In ongoing work, mRNAs encode a therapeutic protein designed to be produced at the injection site — a concept called signal peptide engineered nucleic acid design (SEND) — where the mRNA instructions send the protein to a prescribed destination inside or outside of the cell
“SEND opens up a new world of possibilities,” Dr. Siegwart says. “We may be able to inject these drugs next to a tumor and use healthy cells to produce a cancer-fighting protein, or administer it subcutaneously at home to secrete cancer immunotherapies, such as anti-PD-1 antibodies, for the right length of time.”
CAR T-Cell Therapy via SORT
In 2023, Siegwart Lab researchers reported proof of principle to enhance delivery of CAR T-cell therapy using spleen SORT LNPs.
Current CAR T-cell therapy requires sending the patient’s blood out to a lab, where the patient’s T cells are engineered and shipped back to the hospital. Each step adds time and cost. The Siegwart Lab posed a new question: Could that engineering work be done within the patient’s body instead, using mRNA LNPs?

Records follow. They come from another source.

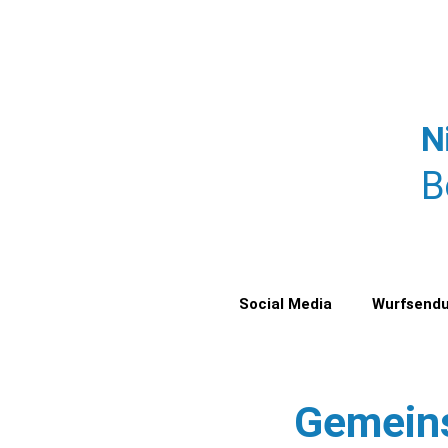
Zum
Inhalt
springen
N
B
Startseite
Social Media
Wurfsend
Gemein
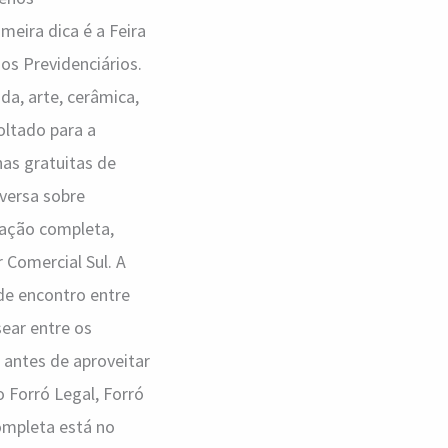
meira dica é a Feira
os Previdenciários.
a, arte, cerâmica,
oltado para a
nas gratuitas de
nversa sobre
mação completa,
r Comercial Sul. A
de encontro entre
ear entre os
 antes de aproveitar
Forró Legal, Forró
ompleta está no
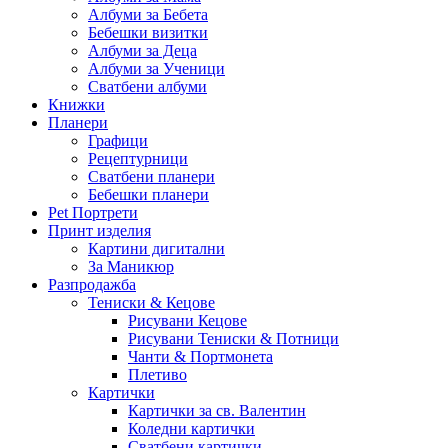
Албуми за Бебета
Бебешки визитки
Албуми за Деца
Албуми за Ученици
Сватбени албуми
Книжки
Планери
Графици
Рецептурници
Сватбени планери
Бебешки планери
Pet Портрети
Принт изделия
Картини дигитални
За Маникюр
Разпродажба
Тениски & Кецове
Рисувани Кецове
Рисувани Тениски & Потници
Чанти & Портмонета
Плетиво
Картички
Картички за св. Валентин
Коледни картички
Сватбени картички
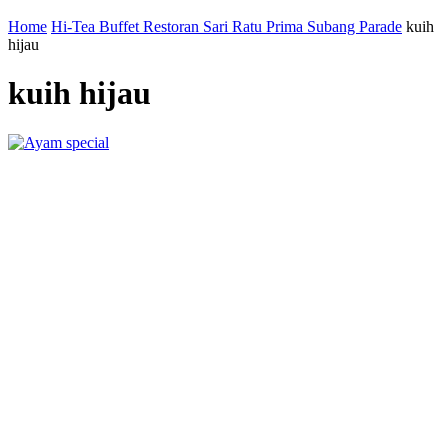
Home
Hi-Tea Buffet Restoran Sari Ratu Prima Subang Parade
kuih
hijau
kuih hijau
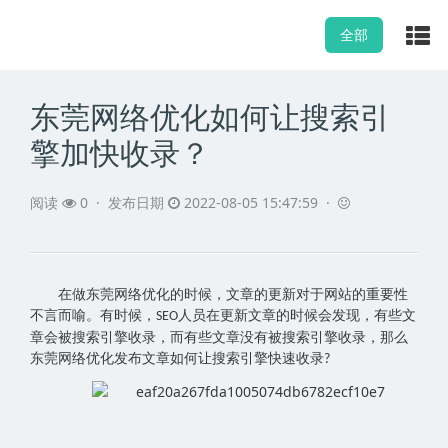
全部
东莞网络优化如何让搜索引
擎加快收录？
阅读
0
·
发布日期
2022-08-05 15:47:59 ·
在做
东莞
网
络
优化的时候，文章的更新对于网站的重要性
不言而喻。有时候，
人员在更新文章的时候会发现，有些文
SEO
章会被搜索引擎收录，而有些文章没有被搜索引擎收录，那么
东莞
网
络优化
发布文章如何让搜索引擎快速收录
?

Pre-clinical research showed that delivering CAR “instructions” to T cells through encoded mRNA via the SORT system extended the lives of mice with B-cell lymphoma and reduced tumor metastasis. In the future, this process could eliminate the need to engineer the cells in labs because the therapy could be generated directly in the patient.

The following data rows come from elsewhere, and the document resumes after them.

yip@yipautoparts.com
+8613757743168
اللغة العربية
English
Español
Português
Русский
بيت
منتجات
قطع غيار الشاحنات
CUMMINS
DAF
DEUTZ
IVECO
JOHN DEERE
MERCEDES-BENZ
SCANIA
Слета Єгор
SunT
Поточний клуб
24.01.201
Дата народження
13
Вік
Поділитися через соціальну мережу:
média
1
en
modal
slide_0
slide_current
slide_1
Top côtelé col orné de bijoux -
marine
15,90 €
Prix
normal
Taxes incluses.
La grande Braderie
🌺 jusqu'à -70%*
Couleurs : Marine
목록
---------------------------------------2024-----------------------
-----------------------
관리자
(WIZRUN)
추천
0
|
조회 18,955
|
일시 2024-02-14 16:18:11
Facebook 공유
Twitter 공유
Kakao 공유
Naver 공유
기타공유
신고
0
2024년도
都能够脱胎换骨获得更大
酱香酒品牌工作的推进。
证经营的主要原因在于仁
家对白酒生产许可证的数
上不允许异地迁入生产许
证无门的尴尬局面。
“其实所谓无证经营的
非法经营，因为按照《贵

LNP technologies hold promise for treating a wide array of diseases. For example, data from animal and human models of genetic respiratory diseases suggest this process could treat diseases caused by damaged or missing proteins.
“For cystic fibrosis and primary ciliary dyskinesia, data indicate that mRNA LNPs enable lung cells to produce the missing protein,” Dr. Siegwart says. “While our efforts in cancer therapy are more nascent, there are many promising ideas, and some companies are testing mRNA LNP-based cancer immunotherapies in clinical trials.”
Scientific Synergy for Cancer Innovation
Medical oncology research — like chemistry, engineering, and construction work — is a science of identifying problems and building novel solutions. Dr. Siegwart credits his team’s discoveries in part to regularly hosting open discussions with experts in diverse fields.
“Solid scientific ideas and effective plans arise from crosstalk and synergy,” he says. “We bring together chemists, engineers, biologists, medical oncologists, and pharmacologists to talk through ideas. Each specialist brings a different viewpoint and knowledge base to solve the problem.”
Often the solutions that arise do not exist in nature and are typically preceded by a host of attempts that hit obstacles and get tweaked again and again. That push-pull dichotomy and fearlessness keep Dr. Siegwart and his colleagues enthusiastic about the future of cancer treatment.
“In cancer research, we are mentally prepared for possible failure,” he says. “But we always learn something new, and when the breakthrough comes, we cherish that moment, and it keeps us excited to push on to the next challenge.”